→ Text passage

══════════════════════════════

# Meat goats and corn stalks



## jesse300 (Oct 13, 2009)

I picked up around 150 bails (900 to 950 lbs) of corn stalks for the cost of time and fuel picked up out of there field (about 5 miles up the road). It has not been rained on and I have it trapped and stacked. I sent off a few samples of it this morning to get tested. Were currently feeding out 436 meat goats and have 410 breeders. 

When I got them I was thinking I could grind a bail or two with every batch of feed to cheapen it up. Our current mix is 4 large bails of mixed pastor grasses to one bail alfalfa run thought the hay grinder and then into the mixer giving me about 18% protean. The batch I made on Saturday I ground in a bail of stalks but they are leaving a good amount of it behind in there troughs. They have free choice salt, minerals, and there still out on pasture for a few more weeks.

══════════════════════════════

→ Given entries

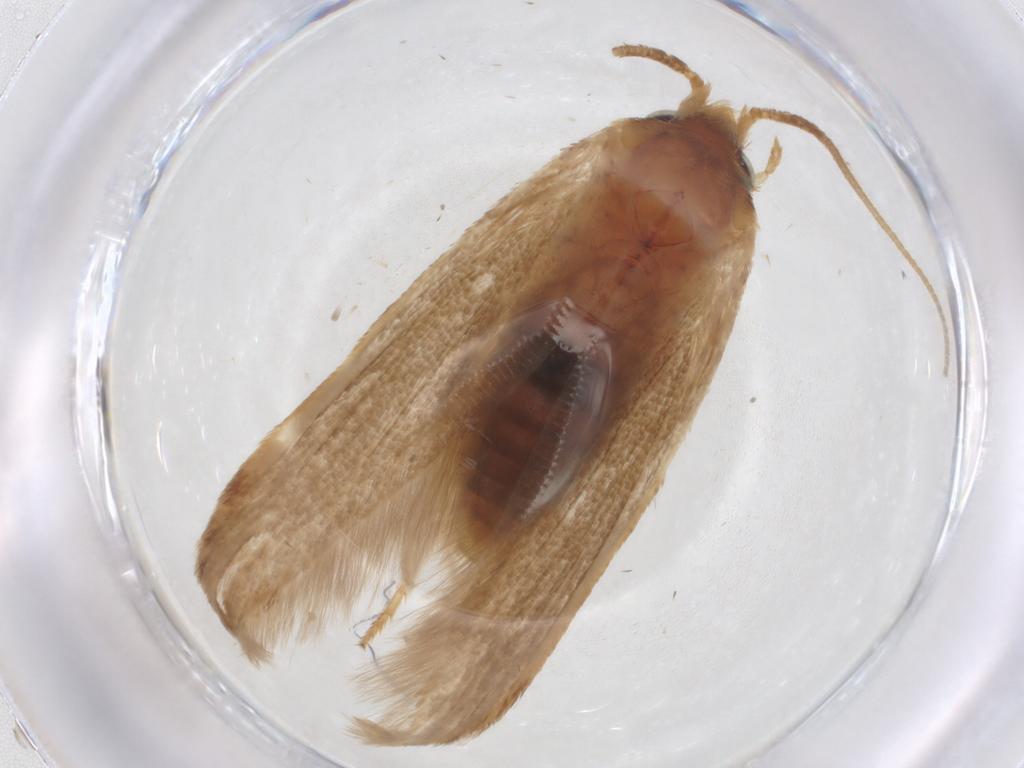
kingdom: Animalia
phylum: Arthropoda
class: Insecta
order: Lepidoptera
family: Blastobasidae
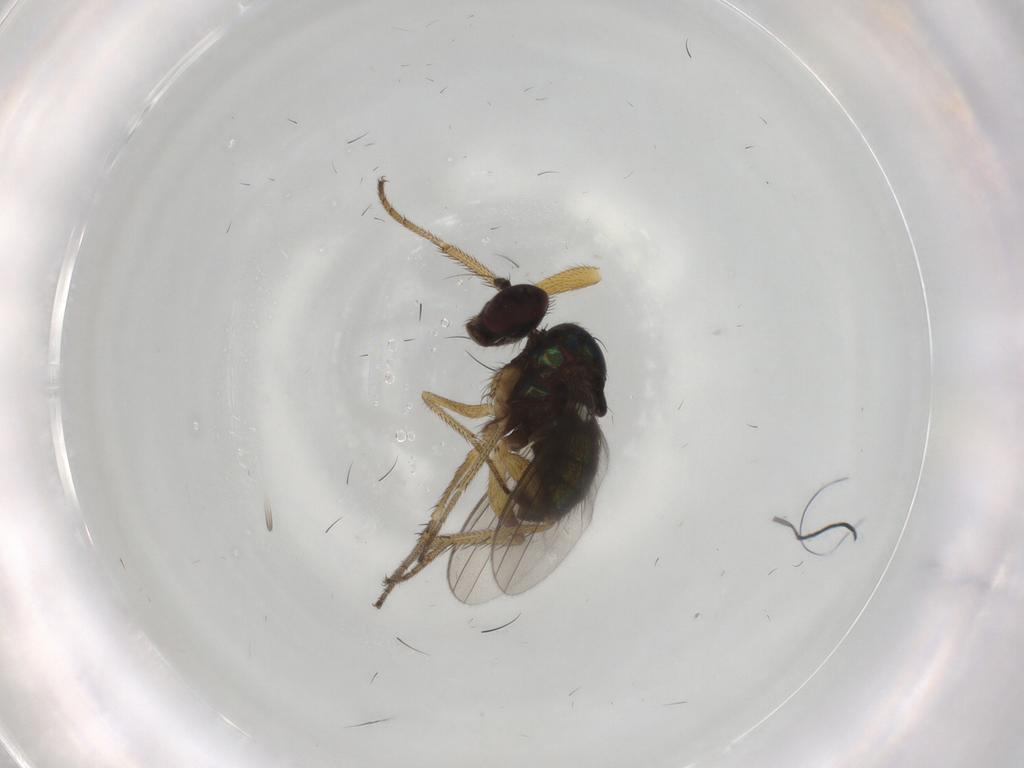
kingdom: Animalia
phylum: Arthropoda
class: Insecta
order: Diptera
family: Dolichopodidae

══════════════════════════════

→ Actions to take
1. Using the forum post about meat goats and corn stalks, decide whether each statement agrees with it. Answer yes or no and quote the words that settle each one.
(a) The corn stalks had been rained on before they were stacked.
(b) The goats are leaving part of the ground stalks uneaten in their troughs.
(c) The stalks came from a field about 5 miles up the road.
2. According to the forum post about meat goats and corn stalks, how many meat goats are currently being fed out?

→ Task-by-task answers
1.
(a) No: "It has not been rained on"
(b) Yes: "they are leaving a good amount of it behind in there troughs"
(c) Yes: "about 5 miles up the road"

2. 436 meat goats.